- **Information shown**
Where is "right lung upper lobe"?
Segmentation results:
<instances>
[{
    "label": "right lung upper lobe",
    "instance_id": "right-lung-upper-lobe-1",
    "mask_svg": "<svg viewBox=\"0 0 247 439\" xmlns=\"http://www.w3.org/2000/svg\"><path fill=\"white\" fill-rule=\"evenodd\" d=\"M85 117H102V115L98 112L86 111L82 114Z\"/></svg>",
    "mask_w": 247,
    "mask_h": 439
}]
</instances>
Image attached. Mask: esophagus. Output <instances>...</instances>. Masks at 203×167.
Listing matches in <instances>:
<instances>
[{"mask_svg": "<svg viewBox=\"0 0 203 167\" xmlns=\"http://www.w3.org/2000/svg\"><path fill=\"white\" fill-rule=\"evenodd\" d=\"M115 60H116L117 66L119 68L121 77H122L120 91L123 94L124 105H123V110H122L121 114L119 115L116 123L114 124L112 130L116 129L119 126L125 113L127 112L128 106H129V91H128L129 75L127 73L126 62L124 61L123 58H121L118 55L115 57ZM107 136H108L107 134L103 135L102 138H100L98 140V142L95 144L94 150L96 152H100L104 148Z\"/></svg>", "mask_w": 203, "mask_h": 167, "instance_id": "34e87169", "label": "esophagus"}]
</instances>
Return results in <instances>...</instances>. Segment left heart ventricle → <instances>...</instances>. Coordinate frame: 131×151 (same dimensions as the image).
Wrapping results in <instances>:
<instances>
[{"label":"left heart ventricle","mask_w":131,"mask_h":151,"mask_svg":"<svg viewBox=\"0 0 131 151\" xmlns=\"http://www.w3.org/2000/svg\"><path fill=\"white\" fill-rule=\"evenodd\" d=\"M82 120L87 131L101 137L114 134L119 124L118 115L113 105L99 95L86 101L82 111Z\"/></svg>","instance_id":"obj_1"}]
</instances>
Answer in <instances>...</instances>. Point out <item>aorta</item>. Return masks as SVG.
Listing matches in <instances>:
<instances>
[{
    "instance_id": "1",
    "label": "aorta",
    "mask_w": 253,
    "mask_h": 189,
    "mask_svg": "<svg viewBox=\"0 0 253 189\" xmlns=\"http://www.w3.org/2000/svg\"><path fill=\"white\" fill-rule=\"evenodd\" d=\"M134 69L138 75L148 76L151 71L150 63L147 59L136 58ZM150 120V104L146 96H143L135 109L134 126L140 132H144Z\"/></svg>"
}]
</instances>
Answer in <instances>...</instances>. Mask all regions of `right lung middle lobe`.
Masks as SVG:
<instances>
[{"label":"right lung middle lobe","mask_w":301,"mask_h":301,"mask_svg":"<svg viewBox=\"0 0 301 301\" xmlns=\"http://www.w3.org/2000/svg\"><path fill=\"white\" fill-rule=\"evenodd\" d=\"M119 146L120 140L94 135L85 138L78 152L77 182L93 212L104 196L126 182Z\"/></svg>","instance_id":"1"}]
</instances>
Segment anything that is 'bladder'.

- **Given task**
Rewrite every line of the listing above as a numbered list, leaving out any blank lines.

- **Result for this exercise**
1. Where is "right lung upper lobe"?
2. Segmentation results:
3. <instances>
4. [{
5.     "label": "right lung upper lobe",
6.     "instance_id": "right-lung-upper-lobe-1",
7.     "mask_svg": "<svg viewBox=\"0 0 247 439\" xmlns=\"http://www.w3.org/2000/svg\"><path fill=\"white\" fill-rule=\"evenodd\" d=\"M85 117H102V115L98 112L86 111L82 114Z\"/></svg>",
8.     "mask_w": 247,
9.     "mask_h": 439
10. }]
11. </instances>
12. Image attached. Mask: esophagus. Output <instances>...</instances>. Masks at 203×167.
13. Listing matches in <instances>:
14. <instances>
15. [{"mask_svg": "<svg viewBox=\"0 0 203 167\" xmlns=\"http://www.w3.org/2000/svg\"><path fill=\"white\" fill-rule=\"evenodd\" d=\"M115 60H116L117 66L119 68L121 77H122L120 91L123 94L124 105H123V110H122L121 114L119 115L116 123L114 124L112 130L116 129L119 126L125 113L127 112L128 106H129V91H128L129 75L127 73L126 62L124 61L123 58H121L118 55L115 57ZM107 136H108L107 134L103 135L102 138H100L98 140V142L95 144L94 150L96 152H100L104 148Z\"/></svg>", "mask_w": 203, "mask_h": 167, "instance_id": "34e87169", "label": "esophagus"}]
16. </instances>
17. Return results in <instances>...</instances>. Segment left heart ventricle → <instances>...</instances>. Coordinate frame: 131×151 (same dimensions as the image).
18. Wrapping results in <instances>:
19. <instances>
20. [{"label":"left heart ventricle","mask_w":131,"mask_h":151,"mask_svg":"<svg viewBox=\"0 0 131 151\" xmlns=\"http://www.w3.org/2000/svg\"><path fill=\"white\" fill-rule=\"evenodd\" d=\"M82 120L87 131L101 137L114 134L119 124L118 115L113 105L99 95L86 101L82 111Z\"/></svg>","instance_id":"obj_1"}]
21. </instances>
22. Answer in <instances>...</instances>. Point out <item>aorta</item>. Return masks as SVG.
23. Listing matches in <instances>:
24. <instances>
25. [{
26.     "instance_id": "1",
27.     "label": "aorta",
28.     "mask_w": 253,
29.     "mask_h": 189,
30.     "mask_svg": "<svg viewBox=\"0 0 253 189\" xmlns=\"http://www.w3.org/2000/svg\"><path fill=\"white\" fill-rule=\"evenodd\" d=\"M134 69L138 75L148 76L151 71L150 63L147 59L136 58ZM150 120V104L146 96H143L135 109L134 126L140 132H144Z\"/></svg>"
31. }]
32. </instances>
33. Answer in <instances>...</instances>. Mask all regions of `right lung middle lobe`.
34. Masks as SVG:
35. <instances>
36. [{"label":"right lung middle lobe","mask_w":301,"mask_h":301,"mask_svg":"<svg viewBox=\"0 0 301 301\" xmlns=\"http://www.w3.org/2000/svg\"><path fill=\"white\" fill-rule=\"evenodd\" d=\"M119 146L120 140L94 135L85 138L78 152L77 182L93 212L104 196L126 182Z\"/></svg>","instance_id":"1"}]
37. </instances>
38. Segment anything that is 'bladder'.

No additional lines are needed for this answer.